I am going through mathematical statistics with applications by Hogg, and he takes the partial derivates in respect to the parameters $\mu$ and $\sigma$.
For the following:
$$\ln L(\mu ,\sigma) = -\frac{n}{2}\ln (2\pi \sigma^2)-\frac{1}{2}\frac{1}{\sigma^2}\sum_{i=1}^n(y_i-\mu)^2$$
I am stuck on his solution of taking the partial derivative in respect to $\sigma^2$
He gets:
$$\frac{\partial \space \ln L(\mu, \sigma^2)}{\partial \space \sigma^2}=-\frac{n}{2}\frac{1}{\sigma^2}+\frac{1}{2}\left(\frac{1}{\sigma^2}\right)^2\sum_{i=1}^n(y_i-\mu)^2$$
I do not understand how he gets: $\frac{n}{2}\frac{1}{\sigma^2}$ - Where did the $\pi$ go? when I do it I get: $\frac{n}{2}\frac{1}{\pi \sigma^2}$
And then when he sets the derivative to 0, he finds that he gets:
$$-n\sigma^2+\sum_{i=1}^n(y_i-\mu)^2=0$$
However, when I simplify:
$$-\frac{n}{2\sigma^2}+\frac{1}{2\sigma^4}=\frac{-n\sigma^2+1}{2\sigma^2}$$
Unless I have gone wrong with my calculations?

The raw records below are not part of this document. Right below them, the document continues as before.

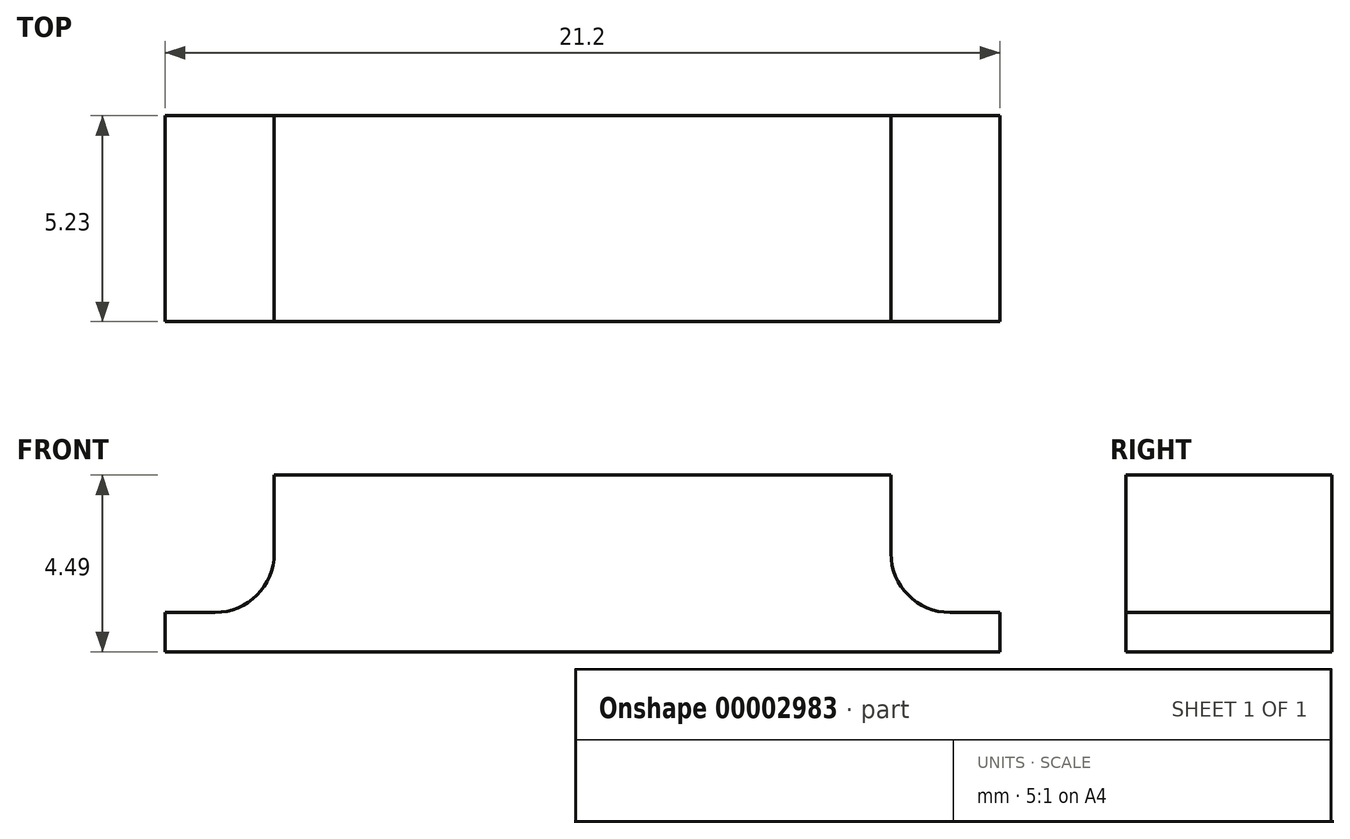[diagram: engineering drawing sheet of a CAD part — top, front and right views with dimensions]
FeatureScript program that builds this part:
annotation { "Feature Type Name" : "Feature", "Feature Type Description" : "" }
export const myFeature = defineFeature(function(context is Context, id is Id, definition is map)
    precondition{}
    {
        {
            var Q0;
            Q0=qCreatedBy(makeId("Front.planeOp"),FACE);
            var sketch = newSketch(context, id + "F0", { "sketchPlane" : qUnion([Q0])});
            skLineSegment(sketch, "E0", {"start": v(0, 10.25) * mm, "end": v(0, -11.27) * mm, "construction": true});
            skLineSegment(sketch, "E1", {"start": v(0, 0.66) * mm, "end": v(-7.84, 0.66) * mm});
            skLineSegment(sketch, "E2.0.MirrorCS", {"start": v(0, 0.66) * mm, "end": v(7.84, 0.66) * mm});
            skLineSegment(sketch, "E3", {"start": v(-7.84, 0.66) * mm, "end": v(-7.84, -1.33) * mm});
            skLineSegment(sketch, "E4", {"start": v(-9.34, -2.83) * mm, "end": v(-10.6, -2.83) * mm});
            skLineSegment(sketch, "E5", {"start": v(-10.6, -2.83) * mm, "end": v(-10.6, -3.83) * mm});
            skLineSegment(sketch, "E6", {"start": v(-10.6, -3.83) * mm, "end": v(0, -3.83) * mm});
            skLineSegment(sketch, "E7.0.MirrorCS", {"start": v(10.6, -3.83) * mm, "end": v(0, -3.83) * mm});
            skLineSegment(sketch, "E8.0.MirrorCS", {"start": v(9.34, -2.83) * mm, "end": v(10.6, -2.83) * mm});
            skLineSegment(sketch, "E8.1.MirrorCS", {"start": v(7.84, 0.66) * mm, "end": v(7.84, -1.33) * mm});
            skLineSegment(sketch, "E9.0.MirrorCS", {"start": v(10.6, -2.83) * mm, "end": v(10.6, -3.83) * mm});
            skPoint(sketch, "E10.visualSharp", {"position": v(-7.84, -2.83) * mm});
            skArc(sketch, "E10.filletArc", {"start": v(-9.34, -2.83) * mm, "mid": v(-8.27, -2.4) * mm, "end": v(-7.84, -1.33) * mm});
            skPoint(sketch, "E11.visualSharp", {"position": v(7.84, -2.83) * mm});
            skArc(sketch, "E11.filletArc", {"start": v(7.84, -1.33) * mm, "mid": v(8.27, -2.4) * mm, "end": v(9.34, -2.83) * mm});
            skSolve(sketch);
        }
        {
            var Q0;
            Q0 = qSketchRegion(id + "F0", true);
            extrude(context, id + "F1", {"entities" : qUnion([Q0]), "depth" : 5.23 * mm});
        }
    });
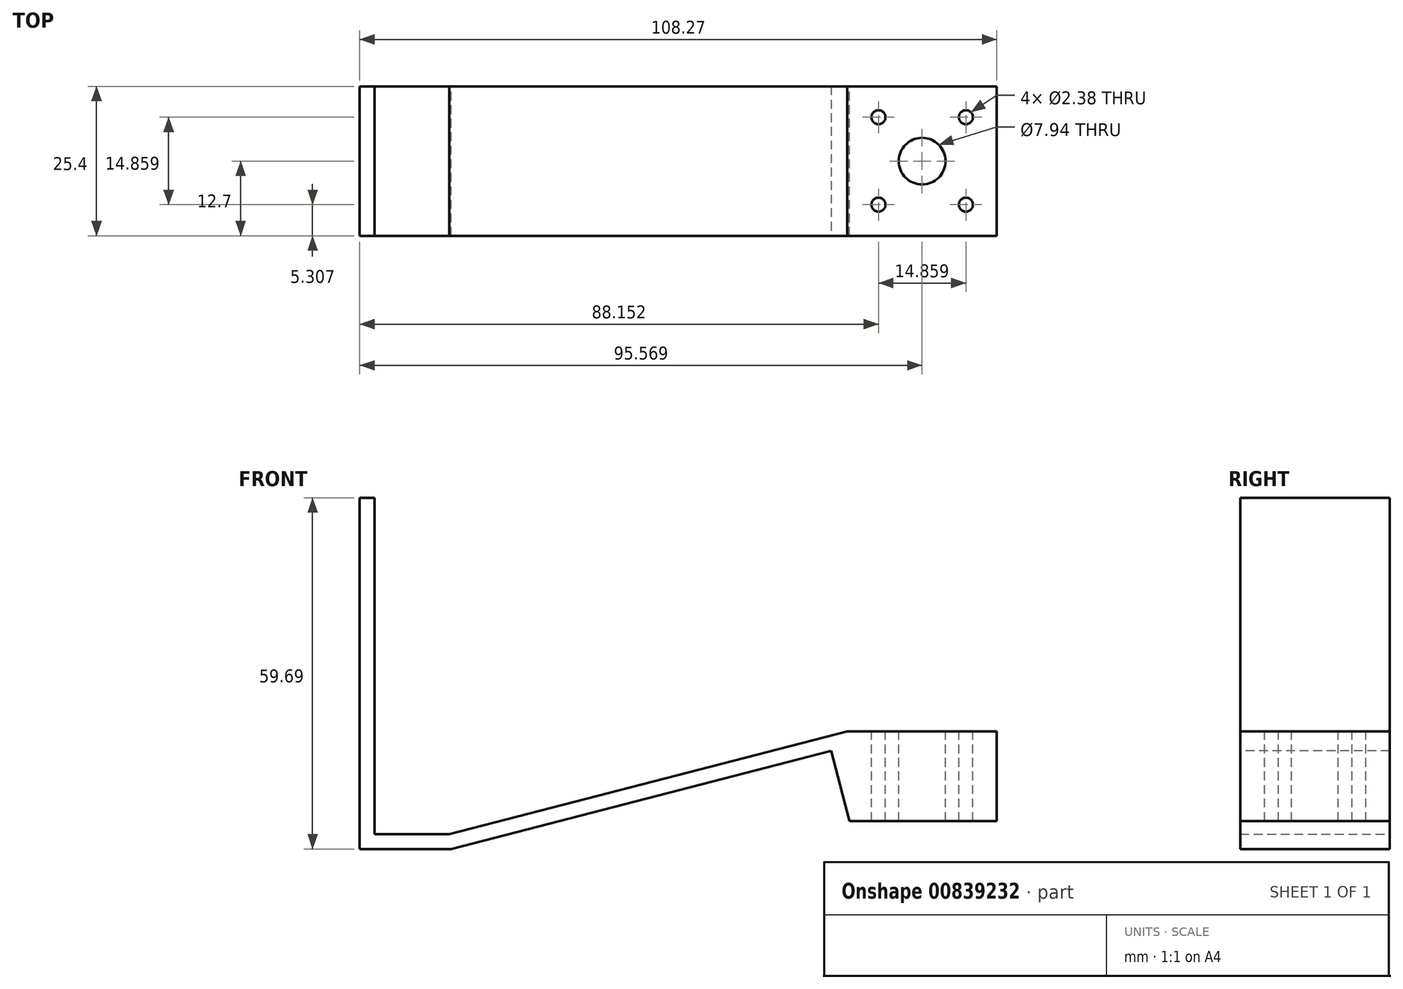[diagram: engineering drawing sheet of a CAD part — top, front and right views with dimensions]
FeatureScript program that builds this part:
annotation { "Feature Type Name" : "Feature", "Feature Type Description" : "" }
export const myFeature = defineFeature(function(context is Context, id is Id, definition is map)
    precondition{}
    {
        {
            var Q0;
            Q0=qCreatedBy(makeId("Front.planeOp"),FACE);
            var sketch = newSketch(context, id + "F0", { "sketchPlane" : qUnion([Q0])});
            skLineSegment(sketch, "E0", {"start": v(-50.26, 39.69) * mm, "end": v(-50.26, -17.46) * mm});
            skLineSegment(sketch, "E1", {"start": v(-50.26, -17.46) * mm, "end": v(-37.56, -17.46) * mm});
            skLineSegment(sketch, "E2", {"start": v(-37.56, -17.46) * mm, "end": v(30.07, 0) * mm});
            skLineSegment(sketch, "E3", {"start": v(30.07, 0) * mm, "end": v(55.47, 0) * mm});
            skLineSegment(sketch, "E4.0", {"start": v(30.4, -2.54) * mm, "end": v(55.47, -2.54) * mm});
            skLineSegment(sketch, "E4.1", {"start": v(-37.24, -20) * mm, "end": v(30.4, -2.54) * mm});
            skLineSegment(sketch, "E4.2", {"start": v(-52.8, -20) * mm, "end": v(-37.24, -20) * mm});
            skLineSegment(sketch, "E4.3", {"start": v(-52.8, 39.69) * mm, "end": v(-52.8, -20) * mm});
            skLineSegment(sketch, "E5", {"start": v(-52.8, 39.69) * mm, "end": v(-50.26, 39.69) * mm});
            skLineSegment(sketch, "E6", {"start": v(55.47, 0) * mm, "end": v(55.47, -2.54) * mm});
            skSolve(sketch);
        }
        {
            var Q0;
            Q0=makeQuery(id+"F0.imprint","IMPRINT",FACE,{"disambiguationData":[TD([[makeQuery(id+"F0.imprint","IMPRINT",EDGE,{"derivedFrom":sQuery(id+"F0.wireOp",EDGE,"E0")}),-1.0]])]});
            extrude(context, id + "F1", {"entities" : qUnion([Q0]), "depth" : 25.4 * mm, "offsetDistance" : 25.4 * mm});
        }
        {
            var Q0;
            Q0=makeQuery(id+"F1.opExtrude","SWEPT_FACE",FACE,{"disambiguationData":[OSD([sQuery(id+"F0.wireOp",EDGE,"E3")])]});
            var Q1;
            Q1=makeQuery(id+"F1.opExtrude","SWEPT_FACE",FACE,{"disambiguationData":[OSD([sQuery(id+"F0.wireOp",EDGE,"E3")])]});
            var sketch = newSketch(context, id + "F2", { "sketchPlane" : qUnion([Q0, Q1])});
            skCircle(sketch, "E7", {"center": v(42.77, -12.7) * mm, "radius": 3.97 * mm});
            skCircle(sketch, "E8", {"center": v(35.35, -5.23) * mm, "radius": 1.2 * mm});
            skCircle(sketch, "E9", {"center": v(50.21, -5.23) * mm, "radius": 1.2 * mm});
            skCircle(sketch, "E10", {"center": v(35.35, -20.1) * mm, "radius": 1.2 * mm});
            skCircle(sketch, "E11", {"center": v(50.21, -20.1) * mm, "radius": 1.2 * mm});
            skLineSegment(sketch, "E12", {"start": v(30.07, 0) * mm, "end": v(55.47, -25.4) * mm});
            skLineSegment(sketch, "E13", {"start": v(55.47, 0) * mm, "end": v(30.07, -25.4) * mm});
            skLineSegment(sketch, "E14.0", {"start": v(49.12, -6.35) * mm, "end": v(36.42, -6.35) * mm});
            skLineSegment(sketch, "E14.1", {"start": v(49.12, -19.05) * mm, "end": v(49.12, -6.35) * mm});
            skLineSegment(sketch, "E14.2", {"start": v(36.42, -19.05) * mm, "end": v(49.12, -19.05) * mm});
            skLineSegment(sketch, "E14.3", {"start": v(36.42, -6.35) * mm, "end": v(36.42, -19.05) * mm});
            skSolve(sketch);
        }
        {
            var Q0;
            Q0=makeQuery(id+"F1.opExtrude","SWEPT_FACE",FACE,{"disambiguationData":[OSD([sQuery(id+"F0.wireOp",EDGE,"E4.0")])]});
            extrude(context, id + "F3", {"entities" : qUnion([Q0]), "operationType" : NewBodyOperationType.ADD, "depth" : 12.7 * mm, "offsetDistance" : 25.4 * mm});
        }
        {
            var Q0;
            {var subQ0=sQuery(id+"F0.wireOp",EDGE,"E4.0");Q0=makeQuery(id+"F3.boolean.opBoolean","MERGE",FACE,{"derivedFrom":[makeQuery(id+"F1.opExtrude","CAP_FACE",FACE,{"disambiguationData":[OSD([sQuery(id+"F0.wireOp",EDGE,"E0"),sQuery(id+"F0.wireOp",EDGE,"E1"),sQuery(id+"F0.wireOp",EDGE,"E2"),sQuery(id+"F0.wireOp",EDGE,"E3"),subQ0,sQuery(id+"F0.wireOp",EDGE,"E4.1"),sQuery(id+"F0.wireOp",EDGE,"E4.2"),sQuery(id+"F0.wireOp",EDGE,"E4.3"),sQuery(id+"F0.wireOp",EDGE,"E5"),sQuery(id+"F0.wireOp",EDGE,"E6")])],"isStart":false}),makeQuery(id+"F3.opExtrude","SWEPT_FACE",FACE,{"disambiguationData":[OSD([subQ0]),TDD([makeQuery(id+"F1.opExtrude","CAP_EDGE",EDGE,{"disambiguationData":[OSD([subQ0])],"isStart":false})])]})]});}
            var sketch = newSketch(context, id + "F4", { "sketchPlane" : qUnion([Q0])});
            skLineSegment(sketch, "E15", {"start": v(30.4, -15.24) * mm, "end": v(27.32, -3.33) * mm});
            skSolve(sketch);
        }
        {
            var Q0;
            {var subQ0=sQuery(id+"F4.wireOp",EDGE,"E15");Q0=makeQuery(id+"F4.imprint","IMPRINT",FACE,{"disambiguationData":[TD([[makeQuery(id+"F4.imprint","IMPRINT",EDGE,{"derivedFrom":subQ0}),-1.0]])]});}
            extrude(context, id + "F5", {"entities" : qUnion([Q0]), "operationType" : NewBodyOperationType.ADD, "oppositeDirection" : true, "depth" : 25.4 * mm, "offsetDistance" : 25.4 * mm});
        }
        {
            var Q0;
            {var subQ0=sQuery(id+"F2.wireOp",EDGE,"E12");var subQ1=sQuery(id+"F2.wireOp",EDGE,"E7");var subQ2=makeQuery(id+"F2.imprint","INTERSECT",VERTEX,{"disambiguationData":[OD(0.0)],"derivedFrom":[subQ1,subQ0]});Q0=makeQuery(id+"F2.imprint","IMPRINT",FACE,{"disambiguationData":[TD([[makeQuery(id+"F2.imprint","IMPRINT",EDGE,{"disambiguationData":[TD([[subQ2,1.0]])],"derivedFrom":subQ1}),1.0]])]});}
            var Q1;
            {var subQ0=sQuery(id+"F2.wireOp",EDGE,"E13");var subQ1=sQuery(id+"F2.wireOp",EDGE,"E7");var subQ2=makeQuery(id+"F2.imprint","INTERSECT",VERTEX,{"disambiguationData":[OD(0.0)],"derivedFrom":[subQ1,subQ0]});Q1=makeQuery(id+"F2.imprint","IMPRINT",FACE,{"disambiguationData":[TD([[makeQuery(id+"F2.imprint","IMPRINT",EDGE,{"disambiguationData":[TD([[subQ2,1.0]])],"derivedFrom":subQ1}),1.0]])]});}
            var Q2;
            {var subQ0=sQuery(id+"F2.wireOp",EDGE,"E13");var subQ1=sQuery(id+"F2.wireOp",EDGE,"E7");var subQ2=makeQuery(id+"F2.imprint","INTERSECT",VERTEX,{"disambiguationData":[OD(1.0)],"derivedFrom":[subQ1,subQ0]});Q2=makeQuery(id+"F2.imprint","IMPRINT",FACE,{"disambiguationData":[TD([[makeQuery(id+"F2.imprint","IMPRINT",EDGE,{"disambiguationData":[TD([[subQ2,-1.0]])],"derivedFrom":subQ1}),1.0]])]});}
            var Q3;
            {var subQ0=sQuery(id+"F2.wireOp",EDGE,"E12");var subQ1=sQuery(id+"F2.wireOp",EDGE,"E7");var subQ2=makeQuery(id+"F2.imprint","INTERSECT",VERTEX,{"disambiguationData":[OD(0.0)],"derivedFrom":[subQ1,subQ0]});Q3=makeQuery(id+"F2.imprint","IMPRINT",FACE,{"disambiguationData":[TD([[makeQuery(id+"F2.imprint","IMPRINT",EDGE,{"disambiguationData":[TD([[subQ2,-1.0]])],"derivedFrom":subQ1}),1.0]])]});}
            var Q4;
            {var subQ0=sQuery(id+"F2.wireOp",EDGE,"E13");var subQ1=sQuery(id+"F2.wireOp",EDGE,"E9");var subQ2=makeQuery(id+"F2.imprint","INTERSECT",VERTEX,{"disambiguationData":[OD(0.0)],"derivedFrom":[subQ1,subQ0]});Q4=makeQuery(id+"F2.imprint","IMPRINT",FACE,{"disambiguationData":[TD([[makeQuery(id+"F2.imprint","IMPRINT",EDGE,{"disambiguationData":[TD([[subQ2,-1.0]])],"derivedFrom":subQ1}),1.0]])]});}
            var Q5;
            {var subQ0=sQuery(id+"F2.wireOp",EDGE,"E13");var subQ1=sQuery(id+"F2.wireOp",EDGE,"E9");var subQ2=makeQuery(id+"F2.imprint","INTERSECT",VERTEX,{"disambiguationData":[OD(0.0)],"derivedFrom":[subQ1,subQ0]});Q5=makeQuery(id+"F2.imprint","IMPRINT",FACE,{"disambiguationData":[TD([[makeQuery(id+"F2.imprint","IMPRINT",EDGE,{"disambiguationData":[TD([[subQ2,1.0]])],"derivedFrom":subQ1}),1.0]])]});}
            var Q6;
            {var subQ0=sQuery(id+"F2.wireOp",EDGE,"E12");var subQ1=sQuery(id+"F2.wireOp",EDGE,"E11");var subQ2=makeQuery(id+"F2.imprint","INTERSECT",VERTEX,{"disambiguationData":[OD(0.0)],"derivedFrom":[subQ1,subQ0]});Q6=makeQuery(id+"F2.imprint","IMPRINT",FACE,{"disambiguationData":[TD([[makeQuery(id+"F2.imprint","IMPRINT",EDGE,{"disambiguationData":[TD([[subQ2,1.0]])],"derivedFrom":subQ1}),1.0]])]});}
            var Q7;
            {var subQ0=sQuery(id+"F2.wireOp",EDGE,"E12");var subQ1=sQuery(id+"F2.wireOp",EDGE,"E11");var subQ2=makeQuery(id+"F2.imprint","INTERSECT",VERTEX,{"disambiguationData":[OD(0.0)],"derivedFrom":[subQ1,subQ0]});Q7=makeQuery(id+"F2.imprint","IMPRINT",FACE,{"disambiguationData":[TD([[makeQuery(id+"F2.imprint","IMPRINT",EDGE,{"disambiguationData":[TD([[subQ2,-1.0]])],"derivedFrom":subQ1}),1.0]])]});}
            var Q8;
            {var subQ0=sQuery(id+"F2.wireOp",EDGE,"E13");var subQ1=sQuery(id+"F2.wireOp",EDGE,"E10");var subQ2=makeQuery(id+"F2.imprint","INTERSECT",VERTEX,{"disambiguationData":[OD(0.0)],"derivedFrom":[subQ1,subQ0]});Q8=makeQuery(id+"F2.imprint","IMPRINT",FACE,{"disambiguationData":[TD([[makeQuery(id+"F2.imprint","IMPRINT",EDGE,{"disambiguationData":[TD([[subQ2,1.0]])],"derivedFrom":subQ1}),1.0]])]});}
            var Q9;
            {var subQ0=sQuery(id+"F2.wireOp",EDGE,"E13");var subQ1=sQuery(id+"F2.wireOp",EDGE,"E10");var subQ2=makeQuery(id+"F2.imprint","INTERSECT",VERTEX,{"disambiguationData":[OD(0.0)],"derivedFrom":[subQ1,subQ0]});Q9=makeQuery(id+"F2.imprint","IMPRINT",FACE,{"disambiguationData":[TD([[makeQuery(id+"F2.imprint","IMPRINT",EDGE,{"disambiguationData":[TD([[subQ2,-1.0]])],"derivedFrom":subQ1}),1.0]])]});}
            var Q10;
            {var subQ0=sQuery(id+"F2.wireOp",EDGE,"E12");var subQ1=sQuery(id+"F2.wireOp",EDGE,"E8");var subQ2=makeQuery(id+"F2.imprint","INTERSECT",VERTEX,{"disambiguationData":[OD(0.0)],"derivedFrom":[subQ1,subQ0]});Q10=makeQuery(id+"F2.imprint","IMPRINT",FACE,{"disambiguationData":[TD([[makeQuery(id+"F2.imprint","IMPRINT",EDGE,{"disambiguationData":[TD([[subQ2,-1.0]])],"derivedFrom":subQ1}),1.0]])]});}
            var Q11;
            {var subQ0=sQuery(id+"F2.wireOp",EDGE,"E12");var subQ1=sQuery(id+"F2.wireOp",EDGE,"E8");var subQ2=makeQuery(id+"F2.imprint","INTERSECT",VERTEX,{"disambiguationData":[OD(0.0)],"derivedFrom":[subQ1,subQ0]});Q11=makeQuery(id+"F2.imprint","IMPRINT",FACE,{"disambiguationData":[TD([[makeQuery(id+"F2.imprint","IMPRINT",EDGE,{"disambiguationData":[TD([[subQ2,1.0]])],"derivedFrom":subQ1}),1.0]])]});}
            var Q12;
            Q12=sQuery(id+"F2.wireOp",EDGE,"E8");
            var Q13;
            Q13=sQuery(id+"F2.wireOp",EDGE,"E7");
            var Q14;
            Q14=sQuery(id+"F2.wireOp",EDGE,"E9");
            var Q15;
            Q15=sQuery(id+"F2.wireOp",EDGE,"E11");
            var Q16;
            Q16=sQuery(id+"F2.wireOp",EDGE,"E10");
            extrude(context, id + "F6", {"entities" : qUnion([Q0, Q1, Q2, Q3, Q4, Q5, Q6, Q7, Q8, Q9, Q10, Q11]), "operationType" : NewBodyOperationType.REMOVE, "surfaceEntities" : qUnion([Q12, Q13, Q14, Q15, Q16]), "endBound" : BoundingType.THROUGH_ALL, "oppositeDirection" : true, "depth" : 27.36 * mm, "offsetDistance" : 25.4 * mm});
        }
    });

First question - where does the $\pi$ go? (I ate it!) but joking aside $$ -\frac{n}{2}\ln(2\pi\sigma^2) = -\frac{n}{2}\ln(2\pi) -\frac{n}{2}\ln(\sigma^2) $$ The first term is independent of the variable that you are taking the derivative of so does not impact the location of the maxima/minima.
Not sure about your second question
$$-\frac{n}{2}\frac{1}{\sigma^2}+\frac{1}{2}\left(\frac{1}{\sigma^2}\right)^2\sum_{i=1}^n(y_i-\mu)^2 = \frac{1}{2\sigma^4} \left[-n\sigma^2 + \sum_{i=1}^n(y_i-\mu)^2\right] = 0$$
which is what the answer was.